Introduction Trends towards early hospital discharge mean that complications such as venous thromboembolism (VTE) may increasingly occur in the primary care setting. Guidelines recommend thromboprophylaxis after hospital discharge in patients undergoing gastrointestinal cancer resection. However factors other than the presence of malignancy may prolong VTE risk. Previous studies have shown increased VTE risk with reoperation. The combined effect of VTE and reoperation on mortality has not been reported.

Method Thirty-day reoperation, 90-day VTE and 90-day mortality was measured using linked Clinical Practice Research Datalink (CPRD), Hospital Episodes Statistics (HES), Office of National Statistics (ONS) and National Cancer Intelligence Network databases. The effect of different types of reoperation on VTE risk adjusted for length of hospital stay and other short-term complications was evaluated in adults undergoing one of seven gastrointestinal surgical procedures. The combined effect of VTE and reoperation on mortality was evaluated in benign and cancer patients separately.

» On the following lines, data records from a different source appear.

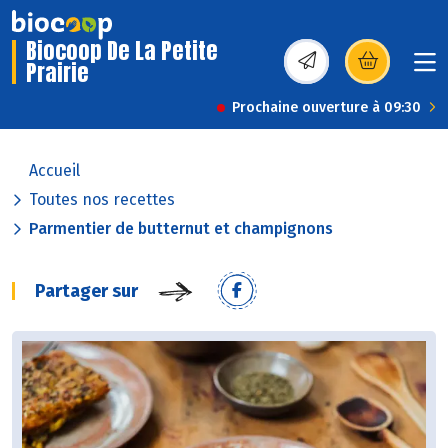
Biocoop De La Petite
Prairie
(s’ouvre dans une nou
Prochaine ouverture à 09:30
Accueil
Toutes nos recettes
Parmentier de butternut et champignons
Partager sur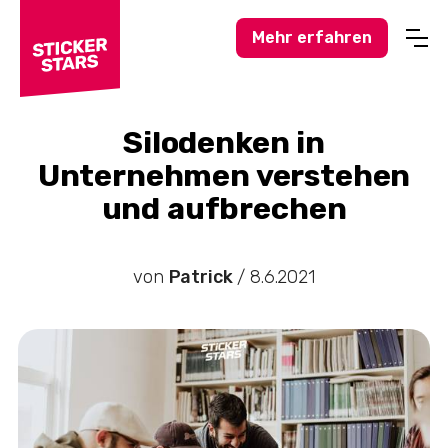
Mehr erfahren
Profisport
Amateursport
Silodenken in
Unternehmen verstehen
Feuerwehr-News
und aufbrechen
Karneval-Action
Business-Welt
von
Patrick
/
8.6.2021
Hochzeitswelt
Stickerstars-News
Sonstiges
Treueaktionen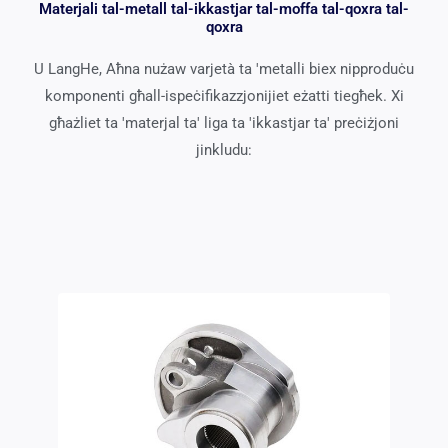
Materjali tal-metall tal-ikkastjar tal-moffa tal-qoxra tal-
qoxra
U LangHe, Aħna nużaw varjetà ta 'metalli biex nipproduċu
komponenti għall-ispeċifikazzjonijiet eżatti tiegħek. Xi
għażliet ta 'materjal ta' liga ta 'ikkastjar ta' preċiżjoni
jinkludu: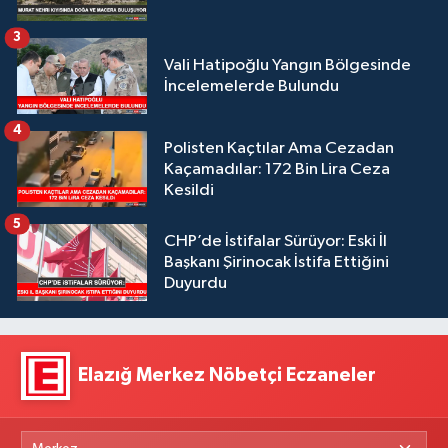
3
Vali Hatipoğlu Yangın Bölgesinde
İncelemelerde Bulundu
4
Polisten Kaçtılar Ama Cezadan
Kaçamadılar: 172 Bin Lira Ceza
Kesildi
5
CHP’de İstifalar Sürüyor: Eski İl
Başkanı Şirinocak İstifa Ettiğini
Duyurdu
Elazığ Merkez Nöbetçi Eczaneler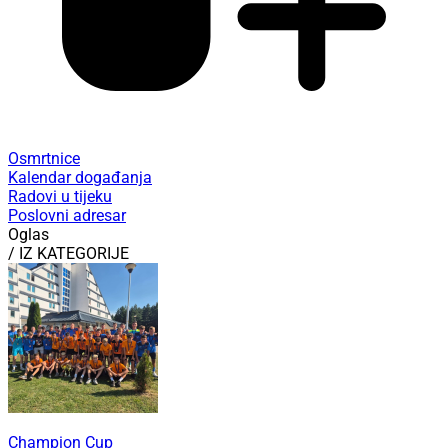
Osmrtnice
Kalendar događanja
Radovi u tijeku
Poslovni adresar
Oglas
/ IZ KATEGORIJE
Champion Cup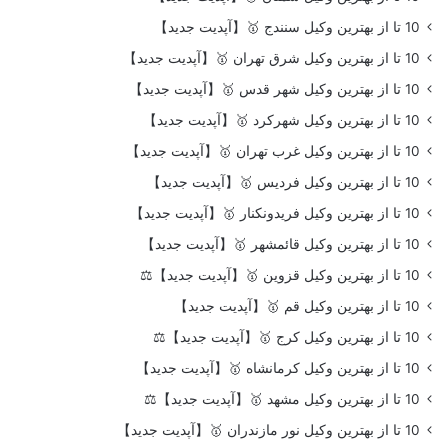
10 تا از بهترین وکیل سنندج 🥇【آپدیت جدید】
10 تا از بهترین وکیل شرق تهران 🥇【آپدیت جدید】
10 تا از بهترین وکیل شهر قدس 🥇【آپدیت جدید】
10 تا از بهترین وکیل شهرکرد 🥇【آپدیت جدید】
10 تا از بهترین وکیل غرب تهران 🥇【آپدیت جدید】
10 تا از بهترین وکیل فردیس 🥇【آپدیت جدید】
10 تا از بهترین وکیل فریدونکنار 🥇【آپدیت جدید】
10 تا از بهترین وکیل قائمشهر 🥇【آپدیت جدید】
10 تا از بهترین وکیل قزوین 🥇【آپدیت جدید】⚖️
10 تا از بهترین وکیل قم 🥇【آپدیت جدید】
10 تا از بهترین وکیل کرج 🥇【آپدیت جدید】⚖️
10 تا از بهترین وکیل کرمانشاه 🥇【آپدیت جدید】
10 تا از بهترین وکیل مشهد 🥇【آپدیت جدید】⚖️
10 تا از بهترین وکیل نور مازندران 🥇【آپدیت جدید】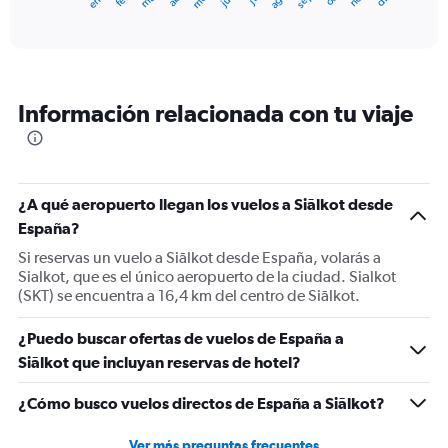
X
End
of
axis
interactive
displaying
chart
categories.
Range:
12
Información relacionada con tu viaje
categories.
The
chart
has
1
¿A qué aeropuerto llegan los vuelos a Siālkot desde
Y
España?
axis
displaying
Si reservas un vuelo a Siālkot desde España, volarás a
values.
Sialkot, que es el único aeropuerto de la ciudad. Sialkot
Range:
(SKT) se encuentra a 16,4 km del centro de Siālkot.
0
to
¿Puedo buscar ofertas de vuelos de España a
1200.
Siālkot que incluyan reservas de hotel?
¿Cómo busco vuelos directos de España a Siālkot?
Ver más preguntas frecuentes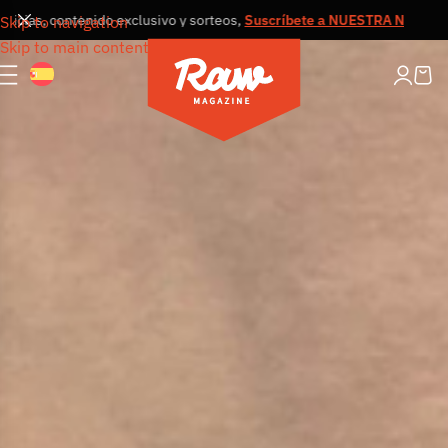
s, contenido exclusivo y sorteos,
Suscríbete a NUESTRA NEWSLETTER
Skip to navigation
Skip to main content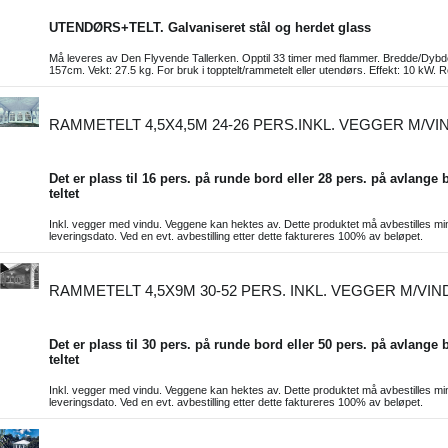
UTENDØRS+TELT. Galvaniseret stål og herdet glass
Må leveres av Den Flyvende Tallerken. Opptil 33 timer med flammer. Bredde/Dyb
157cm. Vekt: 27.5 kg. For bruk i topptelt/rammetelt eller utendørs. Effekt: 10 kW. 
RAMMETELT 4,5X4,5M 24-26 PERS.INKL. VEGGER M/VI
Det er plass til 16 pers. på runde bord eller 28 pers. på avlange b
teltet
Inkl. vegger med vindu. Veggene kan hektes av. Dette produktet må avbestilles min
leveringsdato. Ved en evt. avbestilling etter dette faktureres 100% av beløpet.
RAMMETELT 4,5X9M 30-52 PERS. INKL. VEGGER M/VIN
Det er plass til 30 pers. på runde bord eller 50 pers. på avlange b
teltet
Inkl. vegger med vindu. Veggene kan hektes av. Dette produktet må avbestilles min
leveringsdato. Ved en evt. avbestilling etter dette faktureres 100% av beløpet.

Results 76334 procedures over fifteen years were evaluated. Thirty-day reoperation was recorded in 3.18% (2426/76334) of procedures. There were 721/76334 (0.94%) VTE events recorded after 90 days of surgery (0.51% - 294/58036 in procedures for benign disease, 2.33% - 427/18298 in procedures for cancer). Over half (57.7%, 416/721) of VTE were recorded after hospital discharge. Reoperation was an independent predictor of 90-day VTE in benign (OR=1.88, p < 0.05) but not in cancer (OR=1.17) patients. Reoperation for bleeding (OR=1.20 in benign, OR=1.55 in cancer), peritoneal drainage (OR=1.75 in benign, OR=1.45 in cancer) and organ resection (OR=2.01 in benign, OR=1.22 in cancer) were associated with greater odds of VTE in both groups. Cox regression analysis revealed that VTE together with reoperation was a stronger predictor of poor survival (OR=2.70) than reoperation (OR=2.44) or VTE (OR=2.22) alone in patients undergoing surgery for cancer. These synergistic effects of VTE and reoperation on mortality were not observed in patients undergoing surgery for benign disease.

Conclusion Reoperation increased VTE risk in patients undergoing gastrointestinal surgery for benign conditions, while reoperation and VTE acted synergistically to increase mortality in patients undergoing surgery for cancer. Reoperation was therefore associated with significant harm from VTE extending into the out-patient setting, which may infer the need for additional thromboprophylaxis in some patients.

Disclosure of interest None Declared.